Sample characteristics

The full GROUP sample consisted of 3684 participants and ESM was completed at wave 3. The analytic sample with available ESM and PRS data comprised 248 participants, i.e. 96 cases with non-affective psychosis, 79 siblings of cases and 73 controls. As the prevalence of risk alleles varies across ethnic groups, the analytic sample was selected to comprise participants of White European decent only. There were notable differences in sociodemographic and clinical characteristics of the analytic sample compared to the full GROUP sample of cases, siblings and controls (see online Supplementary Table S2).
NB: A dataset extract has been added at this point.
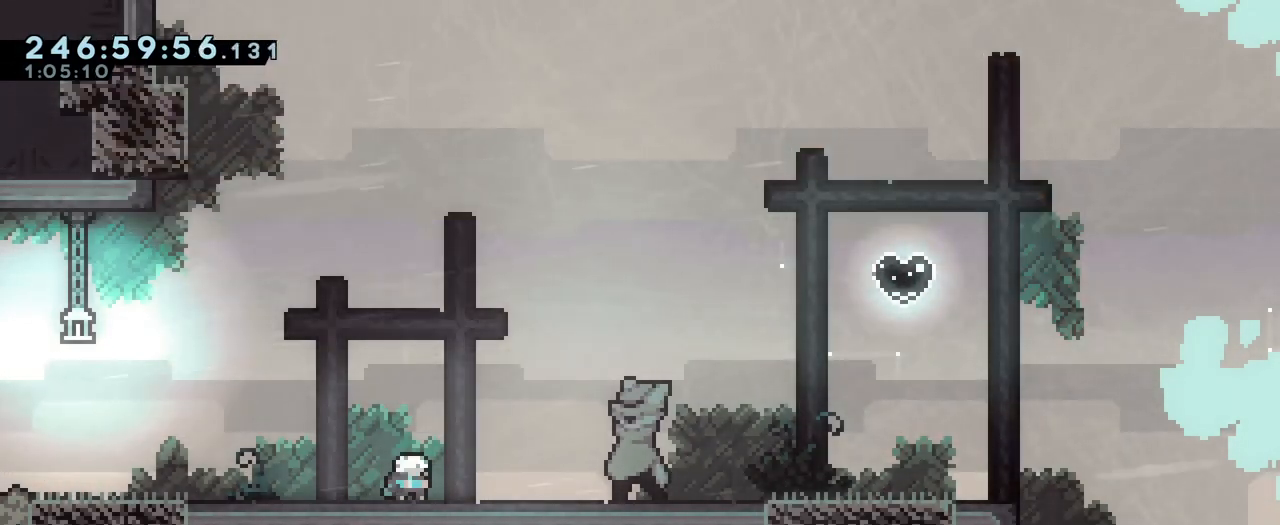
{"buttons": [], "left_stick": "right", "right_stick": "center"}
Within the analytic sample, cases, siblings and controls differed in socio-demographic and clinical characteristics as shown in Table 2. Specifically, cases were, on average, younger (β = −1.81, 95% CI −2.243 to −1.371, p < 0.001), had lower IQ estimates (β = −10.94, 95% CI −11.74 to −10.13, p < 0.001) and comprised more men (β = −0.28, 95% CI −0.30 to −0.26, p < 0.001) than siblings. Furthermore, cases showed reduced social functioning (β = −9.32, 95% CI −11.32 to −7.31, p < 0.001) and increased positive (β = 4.65, 95% CI 3.72–5.58, p < 0.001) as well as negative symptoms (β = 3.61, 95% CI 2.78–4.45, p < 0.001) compared to siblings. The same differences were evident in cases v. controls (all p < 0.001, see Table 2). However, PRS was higher in cases than in siblings (β = 3.46, 95% CI 3.83–3.10, p < 0.001) and controls (β = 3.07, 95% CI 2.71–3.45, p < 0.001). There was some evidence that PRS in siblings was, on average, lower compared to controls (β = −0.39, 95% CI −0.77 to −0.002, p = 0.05). In addition, siblings and controls did not differ in social functioning (β = −1.18, 95% CI −3.33 to 0.98, p = 0.28) or symptoms (PANSS positive symptoms: β = −0.09, 95% CI −1.08 to 0.90, p = 0.86; PANSS negative symptoms: β = −0.16, 95% CI −0.73 to 1.05, p = 0.73).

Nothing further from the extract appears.